I understand that @Anonymous, I just couldn't figure out how but now I think I understand how it is doing the interpolation but I can't decide if that is the correct way it should be doing it because it doesn't seem to match up with the way anybody else does it that I can find. And it gets really bizarre when you consider QUARTILE and QUARTILE.INC for this problem.
So if I understand what it is doing (Excel), it uses the standard quartile 1 formula, 1/4 * (n + 1) to find the "rank" for the first quartile. This produces 2.25 meaning that it should interpolate between 2nd and 3rd numbers which are 2 and 4. If you shortcut the math, .25 of 2 is .5 so 2 + .5 is 2.5. Same with quartile 3, 3/4 * (n + 1) would be 6.75 so interpolate between the 6th and 7th numbers, which are 9 and 10, shortcut .75 * 1 = .75 so 9 + .75 = 9.75. All's fair here until you realize that QUARTILE and QUARTILE.INC in Excel return 3.5 for quartile 1 and 9.25 for quartile 3. This is really where I am struggling because I don't see how you get to those numbers unless for some reason you are interpolating from the higher number for .INC and interpolating like normal people interpolate for the .EXC versions.

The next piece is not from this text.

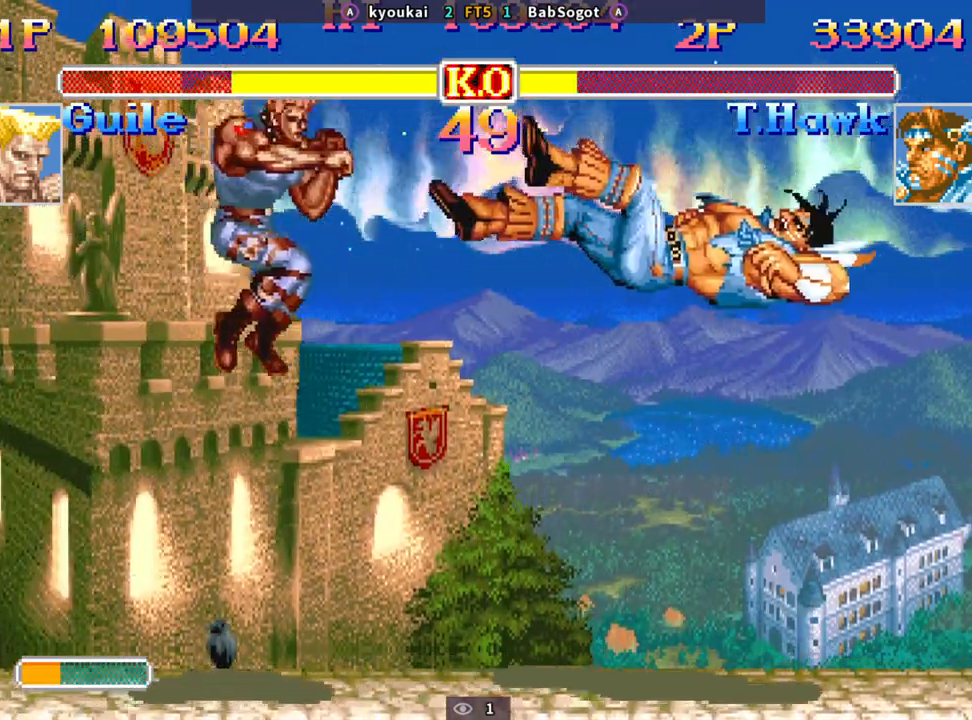
{"buttons": [], "left_stick": "down-right", "events": [[33, "CROSS", "down"], [67, "SQUARE", "down"], [83, "TRIANGLE", "down"], [100, "R1", "down"], [117, "CROSS", "up"], [117, "SQUARE", "up"], [167, "R1", "up"], [167, "TRIANGLE", "up"], [317, "CROSS", "down"], [333, "SQUARE", "down"], [367, "R1", "down"], [367, "TRIANGLE", "down"], [383, "CROSS", "up"], [400, "SQUARE", "up"], [433, "R1", "up"], [433, "TRIANGLE", "up"]]}
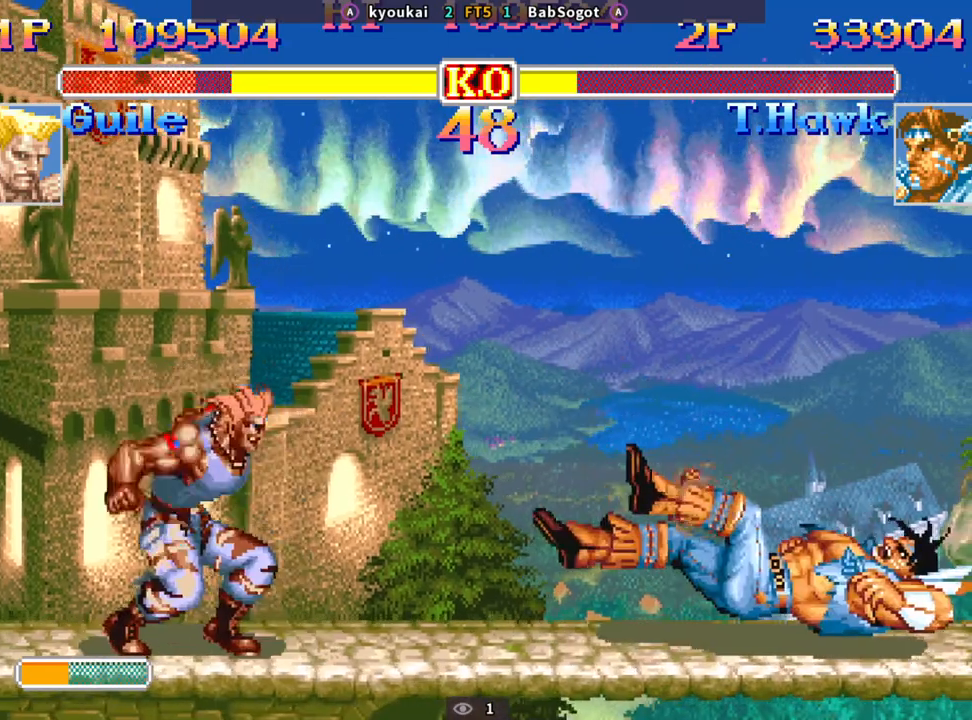
{"buttons": [], "left_stick": "down-right", "events": []}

In other words, the interpolation is .5 for quartile 1 so you say 4 - .5 = 3.5 and 10 - .75 = 9.25. But the question has to be why? Why are you interpolating in two completely different ways? That's the real difference between .INC and .EXC if that is the case. And I still don't think that either method is what is done in best practices at least as far as I can tell from researching this on the Internet.
So, I understand interpolation, I had to do enough of it in thermodynamics and fluid dynamics to last me a lifetime. What I don't understand is how Excel is doing its interpolation because it doesn't make any sense and it seems to do it one way sometimes and another way other times.
OK, one versus:
I could go on, it's like the first three pages of search results. But, the important question is how in the world is the difference in interpolation techniques not documented in the explanation of these functions PERCENTILE.INC, PERCENTILE.EXC, QUARTILE.INC and QUARTILE.EXC but instead focuses on what values of "k" you can pass into them? I mean, it makes no sense. How does INC translate into N-1 and EXC translate into N+1 and why not just use N as John Peltier himself states?
".INC is the same as Excel’s “inclusive” (N-1) legacy functions, and .EXC is the same as everyone else’s “exclusive” (N+1) functions. I don’t really know why anyone would pick either (N-1) or (N+1) over the other, or why they’d pick either of these over the N-basis calculations."